The long-awaited Motorola iTunes phone is expected to be unveiled at a splashy Apple news promotional event in San Francisco next Wednesday, according to industry analysts.

Ovum, the UK-based telecommunications consultancy, said Cingular, which until recently was the exclusive distributor in the US of Motorola’s highly successful super-slim Razr phone, will also be the first to offer the iTune phone.

“Industry sources have told us that Cingular Wireless will launch the phone in the US,” said Dario Betti, a senior analyst with Ovum. Mr Betti added that the choice of Cingular, the largest US mobile phone network operator, as the launch partner for the handset “makes sense.”

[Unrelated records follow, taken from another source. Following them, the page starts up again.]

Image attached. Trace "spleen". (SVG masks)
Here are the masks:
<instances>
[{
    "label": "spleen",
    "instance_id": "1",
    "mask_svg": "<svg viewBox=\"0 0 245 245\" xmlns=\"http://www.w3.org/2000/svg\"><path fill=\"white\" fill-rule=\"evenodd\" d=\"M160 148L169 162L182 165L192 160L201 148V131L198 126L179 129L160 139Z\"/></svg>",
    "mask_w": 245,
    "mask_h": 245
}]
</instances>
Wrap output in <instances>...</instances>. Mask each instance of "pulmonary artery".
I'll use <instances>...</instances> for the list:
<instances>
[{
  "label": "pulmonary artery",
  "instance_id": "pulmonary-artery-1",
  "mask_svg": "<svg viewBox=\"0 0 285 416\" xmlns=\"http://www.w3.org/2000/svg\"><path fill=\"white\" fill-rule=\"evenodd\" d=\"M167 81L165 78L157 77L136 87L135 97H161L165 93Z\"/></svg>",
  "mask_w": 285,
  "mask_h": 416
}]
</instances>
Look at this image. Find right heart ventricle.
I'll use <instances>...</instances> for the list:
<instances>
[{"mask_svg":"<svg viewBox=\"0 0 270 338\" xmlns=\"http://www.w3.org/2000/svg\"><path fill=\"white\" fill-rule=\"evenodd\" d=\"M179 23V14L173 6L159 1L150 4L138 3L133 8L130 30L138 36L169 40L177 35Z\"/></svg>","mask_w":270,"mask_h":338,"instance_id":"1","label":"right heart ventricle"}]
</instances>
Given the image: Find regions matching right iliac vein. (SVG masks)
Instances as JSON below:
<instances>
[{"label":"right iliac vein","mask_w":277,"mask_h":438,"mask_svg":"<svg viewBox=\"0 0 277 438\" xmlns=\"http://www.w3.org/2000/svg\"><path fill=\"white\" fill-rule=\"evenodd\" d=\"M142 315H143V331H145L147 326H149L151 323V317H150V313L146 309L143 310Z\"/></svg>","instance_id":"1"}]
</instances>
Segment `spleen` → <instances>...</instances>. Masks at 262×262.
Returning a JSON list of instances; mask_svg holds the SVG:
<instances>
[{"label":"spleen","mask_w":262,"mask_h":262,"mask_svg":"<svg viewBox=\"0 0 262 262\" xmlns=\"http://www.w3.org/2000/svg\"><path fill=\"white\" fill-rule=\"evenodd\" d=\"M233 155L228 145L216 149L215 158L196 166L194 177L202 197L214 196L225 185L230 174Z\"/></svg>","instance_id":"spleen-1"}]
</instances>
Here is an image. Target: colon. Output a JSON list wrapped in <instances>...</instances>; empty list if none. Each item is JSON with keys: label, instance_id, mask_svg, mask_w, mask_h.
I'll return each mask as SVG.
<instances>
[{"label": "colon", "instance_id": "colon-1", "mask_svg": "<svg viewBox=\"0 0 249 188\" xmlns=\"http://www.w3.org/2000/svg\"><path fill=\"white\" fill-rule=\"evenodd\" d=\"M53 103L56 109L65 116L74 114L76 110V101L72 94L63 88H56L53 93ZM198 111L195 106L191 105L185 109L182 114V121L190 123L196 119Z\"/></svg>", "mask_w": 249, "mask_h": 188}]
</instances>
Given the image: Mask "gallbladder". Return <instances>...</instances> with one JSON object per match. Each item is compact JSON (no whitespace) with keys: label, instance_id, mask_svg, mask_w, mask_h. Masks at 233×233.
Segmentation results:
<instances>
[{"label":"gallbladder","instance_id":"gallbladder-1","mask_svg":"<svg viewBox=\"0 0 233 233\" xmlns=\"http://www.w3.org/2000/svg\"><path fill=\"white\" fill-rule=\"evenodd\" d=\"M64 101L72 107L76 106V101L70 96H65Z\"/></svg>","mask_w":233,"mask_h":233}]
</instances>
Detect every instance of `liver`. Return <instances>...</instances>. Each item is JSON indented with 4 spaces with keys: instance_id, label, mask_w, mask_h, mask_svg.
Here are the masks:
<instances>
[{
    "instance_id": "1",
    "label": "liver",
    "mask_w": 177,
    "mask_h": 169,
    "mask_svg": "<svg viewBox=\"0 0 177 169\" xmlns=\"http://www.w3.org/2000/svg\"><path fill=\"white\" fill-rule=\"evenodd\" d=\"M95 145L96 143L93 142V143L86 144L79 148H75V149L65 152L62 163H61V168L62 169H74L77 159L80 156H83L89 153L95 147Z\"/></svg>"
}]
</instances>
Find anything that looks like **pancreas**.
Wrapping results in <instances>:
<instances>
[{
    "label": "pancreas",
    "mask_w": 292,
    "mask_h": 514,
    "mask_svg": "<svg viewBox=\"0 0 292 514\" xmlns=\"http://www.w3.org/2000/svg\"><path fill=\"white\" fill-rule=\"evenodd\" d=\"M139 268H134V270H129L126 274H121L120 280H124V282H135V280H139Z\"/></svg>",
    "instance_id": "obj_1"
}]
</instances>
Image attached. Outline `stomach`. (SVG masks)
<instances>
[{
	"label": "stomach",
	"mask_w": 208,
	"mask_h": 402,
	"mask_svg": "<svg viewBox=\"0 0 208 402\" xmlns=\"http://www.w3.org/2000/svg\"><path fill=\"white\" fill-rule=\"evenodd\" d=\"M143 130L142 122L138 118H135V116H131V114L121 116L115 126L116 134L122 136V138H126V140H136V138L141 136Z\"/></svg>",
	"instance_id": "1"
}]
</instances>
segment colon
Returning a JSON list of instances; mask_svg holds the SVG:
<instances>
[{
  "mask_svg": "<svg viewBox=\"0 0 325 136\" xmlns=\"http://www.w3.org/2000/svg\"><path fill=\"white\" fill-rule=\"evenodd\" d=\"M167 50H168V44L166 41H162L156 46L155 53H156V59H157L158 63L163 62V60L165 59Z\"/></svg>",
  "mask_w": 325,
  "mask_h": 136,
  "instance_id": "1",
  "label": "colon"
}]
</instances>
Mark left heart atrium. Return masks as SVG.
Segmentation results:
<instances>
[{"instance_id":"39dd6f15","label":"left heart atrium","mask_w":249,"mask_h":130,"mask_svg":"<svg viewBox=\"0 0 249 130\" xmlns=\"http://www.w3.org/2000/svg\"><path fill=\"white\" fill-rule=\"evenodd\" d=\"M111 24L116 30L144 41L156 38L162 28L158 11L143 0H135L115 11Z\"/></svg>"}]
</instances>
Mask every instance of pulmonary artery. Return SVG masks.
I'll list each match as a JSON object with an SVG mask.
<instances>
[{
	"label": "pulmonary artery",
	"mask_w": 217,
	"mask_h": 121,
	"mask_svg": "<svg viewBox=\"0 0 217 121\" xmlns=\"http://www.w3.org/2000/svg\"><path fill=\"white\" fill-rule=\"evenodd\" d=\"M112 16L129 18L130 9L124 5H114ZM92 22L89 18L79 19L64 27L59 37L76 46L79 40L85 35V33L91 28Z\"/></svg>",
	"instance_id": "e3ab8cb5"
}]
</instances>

Motorola, the US mobile handset maker, initially planned to launch the new iTunes phone earlier this summer, but is believed to have been delayed by technical issues and the reluctance of most mobile operators to relinquish control over music downloads to Apple’s iTunes service.

Music downloads are seen by most wireless operators as a lucrative new revenue source and one of the keys to driving up data revenues and exploiting the capabilities of their new 3G
networks.

However, some fear that enabling subscribers to download full-length music tracks to mobile phones over their networks from a third-party service such as iTunes could undermine their booming ringtones business.

Several mobile phone makers including Nokia, the market leader, and Sony Ericsson have already launched ‘music phones’ designed to play back digital music stored either on tiny internal hard drives or on flash memory.

However, the Motorola phone is expected to be the first designed specifically to download music over a wireless network functioning effectively as a wireless iPod digital music player.

For Apple Computer, which has helped revolutionise the music industry with its iconic iPod player and iTunes download service, the move represents a significant new development.

Apple and Motorola both announced last summer they were working on bringing the popular iTunes music download service to mobile phones.

Last month, Motorola said the device would go on sale by the end of September, despite speculation among some analysts that mobile operators were not interested in selling the device. Motorola and Cingular both declined to comment on Tuesday.